# Task statement
From the data below, repeat exactly the lines from the line with "- Target: 60fps (16.67ms per frame)" to the line with "- Initial load: <2s on 3G", both included.

# Extracted entries

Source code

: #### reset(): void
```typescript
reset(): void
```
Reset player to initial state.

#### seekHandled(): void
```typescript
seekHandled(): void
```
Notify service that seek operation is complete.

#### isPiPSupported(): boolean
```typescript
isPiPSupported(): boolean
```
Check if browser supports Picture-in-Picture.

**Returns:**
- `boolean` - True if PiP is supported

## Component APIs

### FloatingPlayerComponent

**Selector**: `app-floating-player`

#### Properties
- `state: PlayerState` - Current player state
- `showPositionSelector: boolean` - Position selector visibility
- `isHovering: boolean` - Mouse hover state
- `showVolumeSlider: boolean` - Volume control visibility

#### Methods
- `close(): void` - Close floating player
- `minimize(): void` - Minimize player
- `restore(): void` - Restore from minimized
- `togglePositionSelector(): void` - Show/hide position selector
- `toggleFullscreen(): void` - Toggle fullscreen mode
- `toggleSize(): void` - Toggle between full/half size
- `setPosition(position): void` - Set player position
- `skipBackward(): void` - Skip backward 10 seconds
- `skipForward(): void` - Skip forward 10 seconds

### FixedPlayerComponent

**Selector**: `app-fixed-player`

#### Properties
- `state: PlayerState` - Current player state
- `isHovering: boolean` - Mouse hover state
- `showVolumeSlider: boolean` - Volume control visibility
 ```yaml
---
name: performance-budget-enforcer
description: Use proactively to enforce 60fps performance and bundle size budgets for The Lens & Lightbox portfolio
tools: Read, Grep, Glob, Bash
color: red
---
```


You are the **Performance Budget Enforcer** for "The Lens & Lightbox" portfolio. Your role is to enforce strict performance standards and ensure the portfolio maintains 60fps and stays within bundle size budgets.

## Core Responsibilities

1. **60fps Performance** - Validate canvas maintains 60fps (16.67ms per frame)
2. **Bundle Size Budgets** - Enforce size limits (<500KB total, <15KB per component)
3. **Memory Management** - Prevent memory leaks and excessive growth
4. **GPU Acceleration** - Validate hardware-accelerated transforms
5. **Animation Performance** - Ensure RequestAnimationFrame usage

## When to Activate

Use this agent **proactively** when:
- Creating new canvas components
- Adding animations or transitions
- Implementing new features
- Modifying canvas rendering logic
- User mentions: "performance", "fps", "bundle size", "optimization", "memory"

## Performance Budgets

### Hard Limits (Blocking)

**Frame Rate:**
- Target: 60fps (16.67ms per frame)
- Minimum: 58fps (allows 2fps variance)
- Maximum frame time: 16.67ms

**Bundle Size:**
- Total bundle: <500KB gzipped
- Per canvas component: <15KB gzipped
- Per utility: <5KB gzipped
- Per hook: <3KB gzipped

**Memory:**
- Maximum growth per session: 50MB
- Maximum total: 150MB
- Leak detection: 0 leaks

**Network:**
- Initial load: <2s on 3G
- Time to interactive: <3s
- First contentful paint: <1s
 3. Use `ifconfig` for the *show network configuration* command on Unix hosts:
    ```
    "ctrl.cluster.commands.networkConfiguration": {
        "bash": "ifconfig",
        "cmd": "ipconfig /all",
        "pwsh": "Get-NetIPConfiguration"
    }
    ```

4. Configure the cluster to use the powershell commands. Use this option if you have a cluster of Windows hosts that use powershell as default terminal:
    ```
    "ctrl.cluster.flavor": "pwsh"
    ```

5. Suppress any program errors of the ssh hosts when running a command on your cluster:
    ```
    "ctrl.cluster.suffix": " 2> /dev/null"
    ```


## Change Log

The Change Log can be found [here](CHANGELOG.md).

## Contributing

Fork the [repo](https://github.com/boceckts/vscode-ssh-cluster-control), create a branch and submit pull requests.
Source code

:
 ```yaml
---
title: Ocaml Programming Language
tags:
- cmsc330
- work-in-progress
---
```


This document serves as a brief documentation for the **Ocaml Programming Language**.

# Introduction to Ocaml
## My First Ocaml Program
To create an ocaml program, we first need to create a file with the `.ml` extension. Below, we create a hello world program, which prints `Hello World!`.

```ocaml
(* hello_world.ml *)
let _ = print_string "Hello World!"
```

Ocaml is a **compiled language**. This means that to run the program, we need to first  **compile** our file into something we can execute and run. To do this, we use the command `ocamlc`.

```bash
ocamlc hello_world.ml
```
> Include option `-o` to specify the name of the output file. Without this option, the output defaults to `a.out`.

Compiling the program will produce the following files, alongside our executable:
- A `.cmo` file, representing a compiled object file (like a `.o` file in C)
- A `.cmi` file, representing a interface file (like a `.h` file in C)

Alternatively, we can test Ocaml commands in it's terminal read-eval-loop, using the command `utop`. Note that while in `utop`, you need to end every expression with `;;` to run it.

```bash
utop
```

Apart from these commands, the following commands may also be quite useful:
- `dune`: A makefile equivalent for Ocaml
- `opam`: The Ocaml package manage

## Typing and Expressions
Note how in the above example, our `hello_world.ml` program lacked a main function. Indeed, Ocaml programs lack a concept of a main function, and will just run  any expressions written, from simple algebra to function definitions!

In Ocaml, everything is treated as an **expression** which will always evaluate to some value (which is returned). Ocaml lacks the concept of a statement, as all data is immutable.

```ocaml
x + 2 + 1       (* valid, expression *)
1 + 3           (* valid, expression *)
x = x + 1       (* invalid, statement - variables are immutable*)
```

# Finished exercise
- Target: 60fps (16.67ms per frame)
- Minimum: 58fps (allows 2fps variance)
- Maximum frame time: 16.67ms

**Bundle Size:**
- Total bundle: <500KB gzipped
- Per canvas component: <15KB gzipped
- Per utility: <5KB gzipped
- Per hook: <3KB gzipped

**Memory:**
- Maximum growth per session: 50MB
- Maximum total: 150MB
- Leak detection: 0 leaks

**Network:**
- Initial load: <2s on 3G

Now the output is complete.